━━ Entries supplied ━━

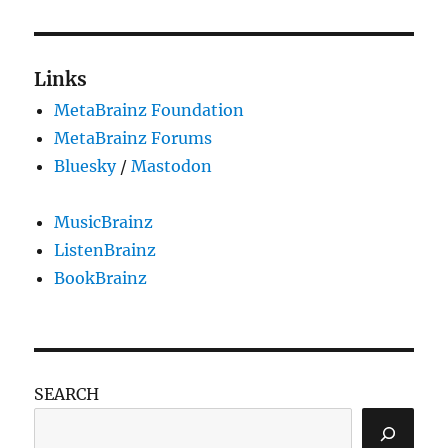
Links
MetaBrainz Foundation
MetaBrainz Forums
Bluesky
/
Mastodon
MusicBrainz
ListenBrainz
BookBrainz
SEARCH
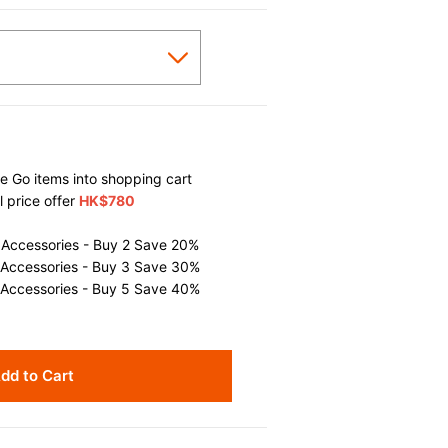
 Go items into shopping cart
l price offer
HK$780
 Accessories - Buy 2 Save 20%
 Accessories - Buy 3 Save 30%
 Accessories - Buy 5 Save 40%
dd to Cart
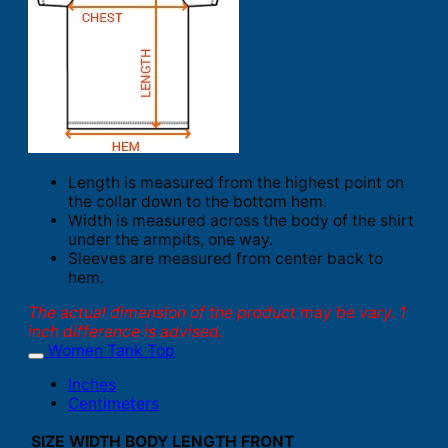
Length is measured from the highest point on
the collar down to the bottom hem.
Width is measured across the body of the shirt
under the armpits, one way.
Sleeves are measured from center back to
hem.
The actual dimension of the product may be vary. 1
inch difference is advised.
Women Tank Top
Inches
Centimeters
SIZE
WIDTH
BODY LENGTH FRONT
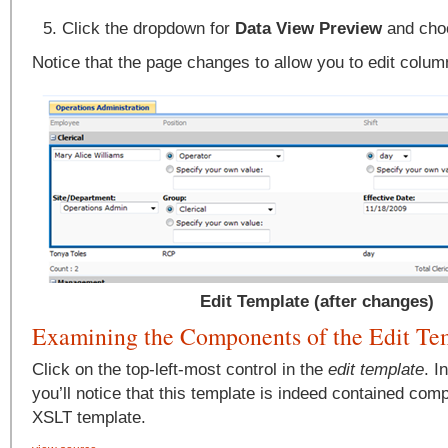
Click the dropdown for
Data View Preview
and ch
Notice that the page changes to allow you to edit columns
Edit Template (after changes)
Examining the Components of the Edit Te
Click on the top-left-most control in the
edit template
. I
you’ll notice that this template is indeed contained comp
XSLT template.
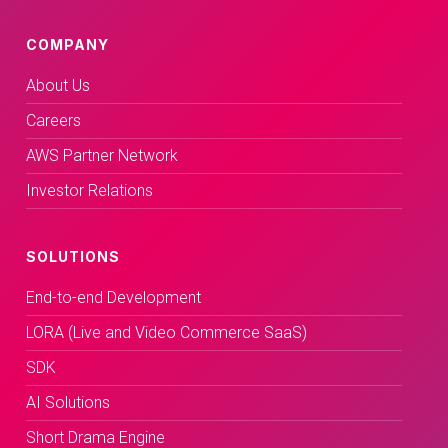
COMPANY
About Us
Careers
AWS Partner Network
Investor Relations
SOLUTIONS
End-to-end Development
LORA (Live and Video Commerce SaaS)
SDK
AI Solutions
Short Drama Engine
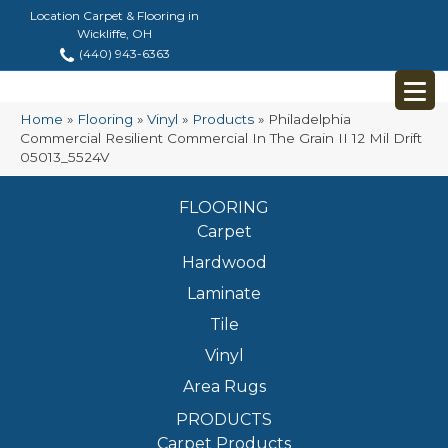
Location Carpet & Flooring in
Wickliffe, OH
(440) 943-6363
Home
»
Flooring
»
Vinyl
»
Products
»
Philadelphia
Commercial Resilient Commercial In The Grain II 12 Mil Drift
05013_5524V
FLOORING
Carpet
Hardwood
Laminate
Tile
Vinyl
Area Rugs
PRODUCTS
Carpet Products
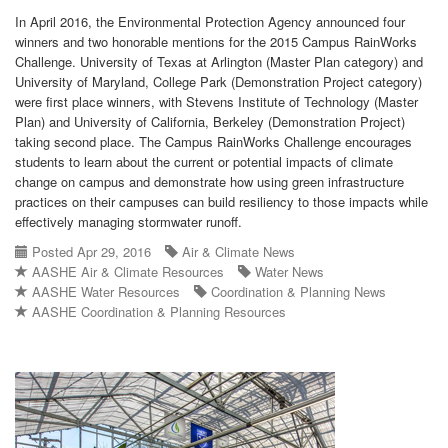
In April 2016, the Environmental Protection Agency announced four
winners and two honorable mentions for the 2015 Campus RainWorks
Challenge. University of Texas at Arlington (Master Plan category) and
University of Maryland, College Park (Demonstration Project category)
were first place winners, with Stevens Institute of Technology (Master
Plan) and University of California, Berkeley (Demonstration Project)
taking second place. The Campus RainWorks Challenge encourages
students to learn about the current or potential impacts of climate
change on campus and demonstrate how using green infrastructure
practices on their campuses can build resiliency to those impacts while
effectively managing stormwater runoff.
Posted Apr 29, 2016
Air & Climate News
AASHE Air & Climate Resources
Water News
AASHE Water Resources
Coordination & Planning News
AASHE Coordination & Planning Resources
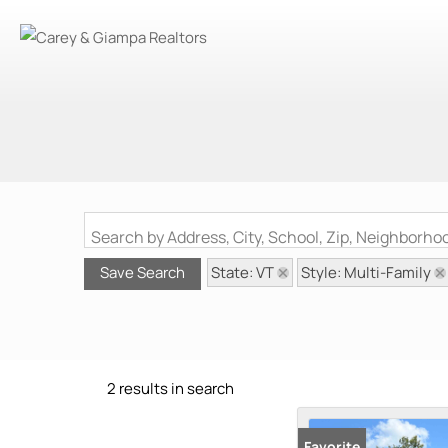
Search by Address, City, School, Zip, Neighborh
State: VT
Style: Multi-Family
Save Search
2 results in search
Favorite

━━━

Aim of the exercise: Reproduce the text of every item in the data above line for line, unchanged. Leave the picture markers out.

Response:
Links
MetaBrainz Foundation
MetaBrainz Forums
Bluesky
/
Mastodon
MusicBrainz
ListenBrainz
BookBrainz
SEARCH
 Go items into shopping cart
l price offer
HK$780
 Accessories - Buy 2 Save 20%
 Accessories - Buy 3 Save 30%
 Accessories - Buy 5 Save 40%
dd to Cart
Length is measured from the highest point on
the collar down to the bottom hem.
Width is measured across the body of the shirt
under the armpits, one way.
Sleeves are measured from center back to
hem.
The actual dimension of the product may be vary. 1
inch difference is advised.
Women Tank Top
Inches
Centimeters
SIZE
WIDTH
BODY LENGTH FRONT
Click the dropdown for
Data View Preview
and ch
Notice that the page changes to allow you to edit columns
Edit Template (after changes)
Examining the Components of the Edit Te
Click on the top-left-most control in the
edit template
. I
you’ll notice that this template is indeed contained comp
XSLT template.
COMPANY
About Us
Careers
AWS Partner Network
Investor Relations
SOLUTIONS
End-to-end Development
LORA (Live and Video Commerce SaaS)
SDK
AI Solutions
Short Drama Engine
Location Carpet & Flooring in
Wickliffe, OH
(440) 943-6363
Home
»
Flooring
»
Vinyl
»
Products
»
Philadelphia
Commercial Resilient Commercial In The Grain II 12 Mil Drift
05013_5524V
FLOORING
Carpet
Hardwood
Laminate
Tile
Vinyl
Area Rugs
PRODUCTS
Carpet Products
In April 2016, the Environmental Protection Agency announced four
winners and two honorable mentions for the 2015 Campus RainWorks
Challenge. University of Texas at Arlington (Master Plan category) and
University of Maryland, College Park (Demonstration Project category)
were first place winners, with Stevens Institute of Technology (Master
Plan) and University of California, Berkeley (Demonstration Project)
taking second place. The Campus RainWorks Challenge encourages
students to learn about the current or potential impacts of climate
change on campus and demonstrate how using green infrastructure
practices on their campuses can build resiliency to those impacts while
effectively managing stormwater runoff.
Posted Apr 29, 2016
Air & Climate News
AASHE Air & Climate Resources
Water News
AASHE Water Resources
Coordination & Planning News
AASHE Coordination & Planning Resources
Search by Address, City, School, Zip, Neighborh
State: VT
Style: Multi-Family
Save Search
2 results in search
Favorite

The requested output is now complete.